The ability to remove artifacts and enchantments is useful in nearly every matchup, while the proliferate ability supports specific strategies like oil and poison particularly well. It’s a card with both generic and niche applications, which means it’s destined to see play in a wide range of decks.
2 Thirsting Roots
A textbook example of a card that’s good early and good late, Thirsting Roots serves two valuable functions in green decks. The first ability here lets you grab any basic land from your deck, which can be very effective early-game in order to ensure your colours are fixed and your curve is secure.
The real draw of the card is the ability to proliferate for just one mana, however. Even in a low-value scenario, giving your opponent a poison counter for one mana is very efficient, and can even be enough to end the game; There’s nothing quite so cruel as landing the killing blow on your opponent with a one-mana ramp spell.

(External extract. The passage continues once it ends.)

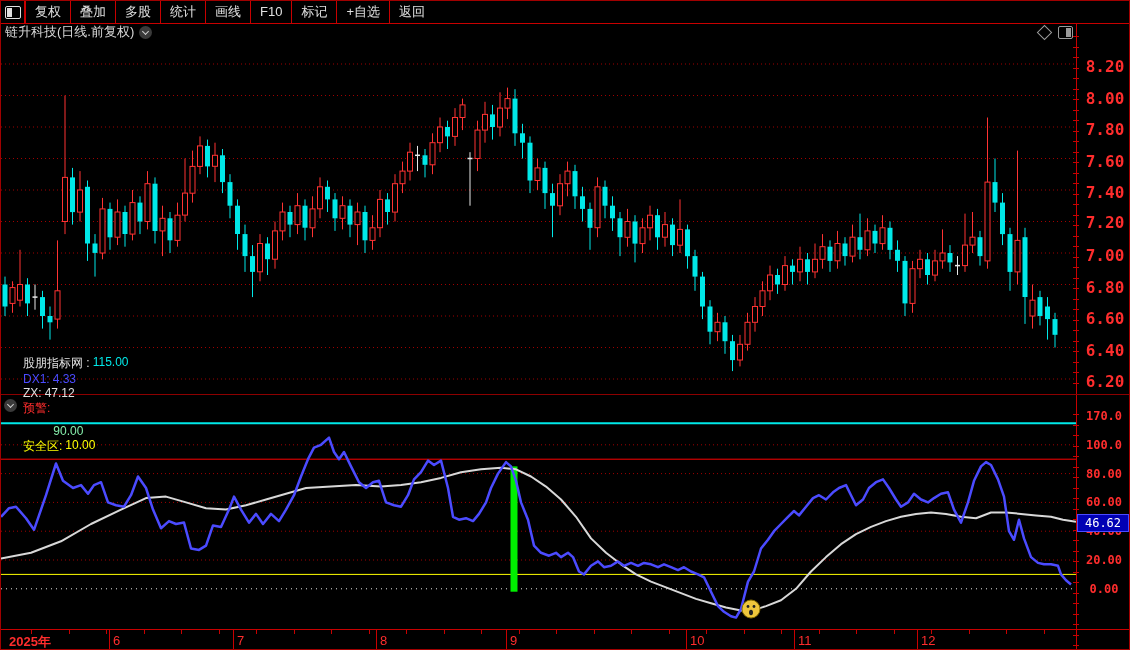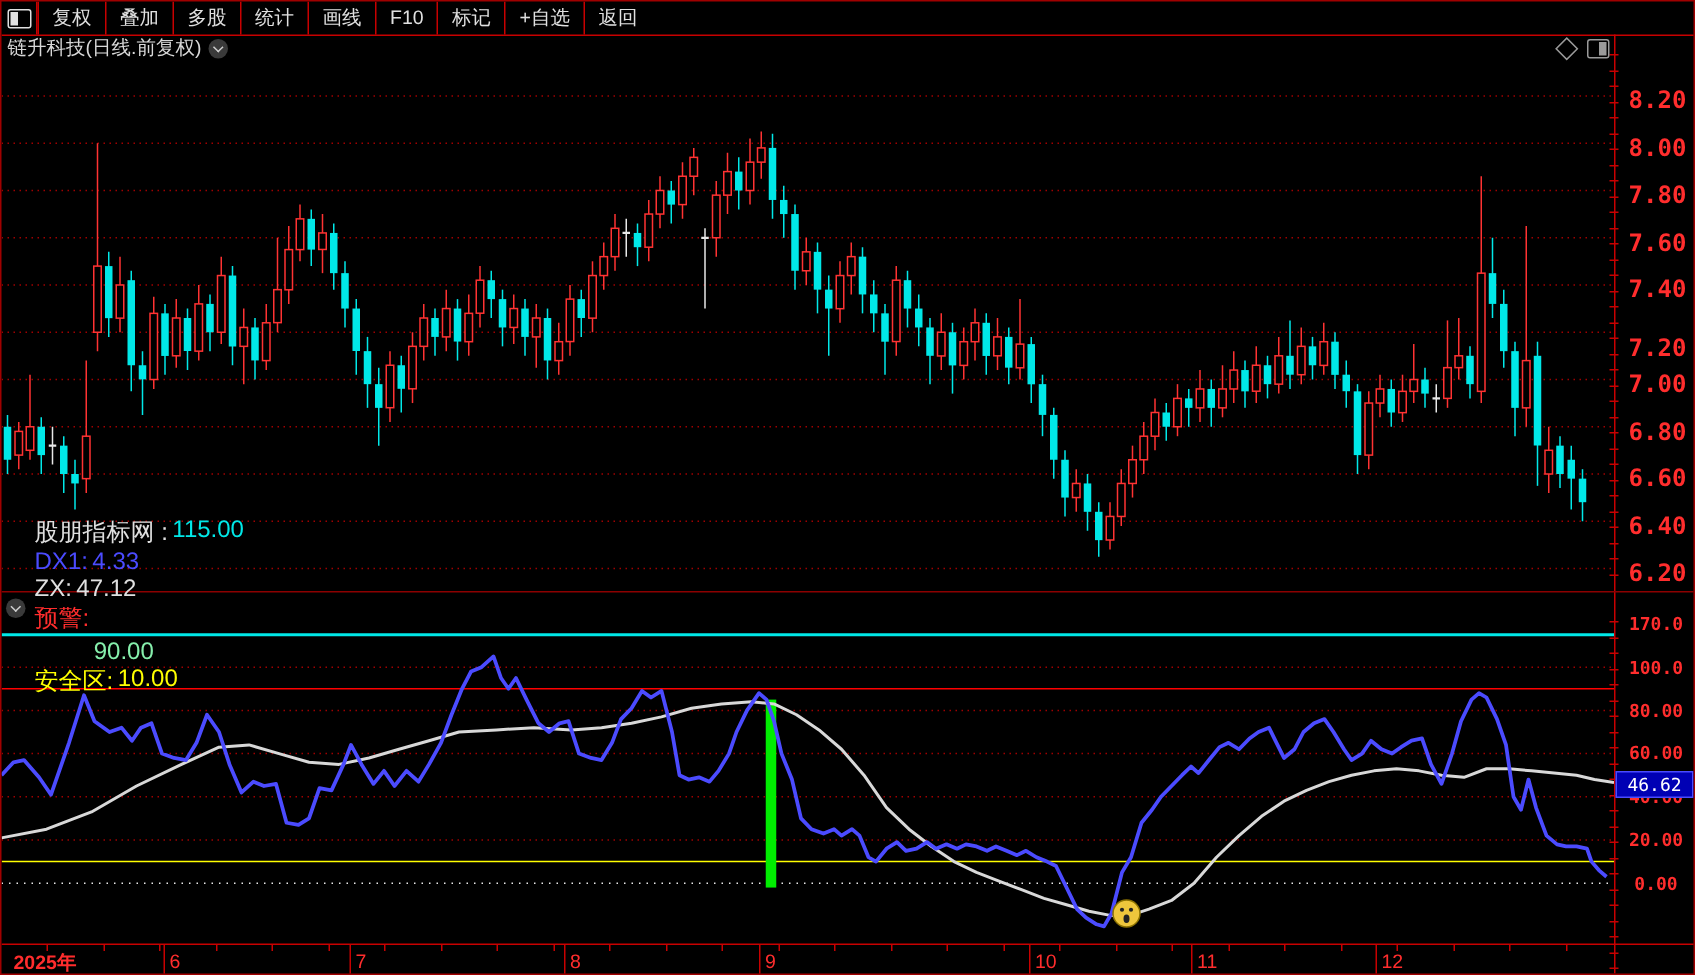"7.20" div.p-label { top: 221px -> 212px }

1 Thrun, Breaker Of Silence
Thrun’s new incarnation is, somehow, even more comically hard to remove than its predecessor. He can’t be countered, he can’t be targeted by any non-green effects, and he can’t even be destroyed at all on your turn; in short, he’s a deadly puzzle for your opponent to solve.
And they’d better solve it quickly, because with 5/5 stats and trample, Thrun will be Breaking your opponent’s life down to nothing in just a few turns, leaving them sitting in stunned Silence. As rough and resilient as nature itself, Thrun is one of the most deeply green cards in All Will Be One.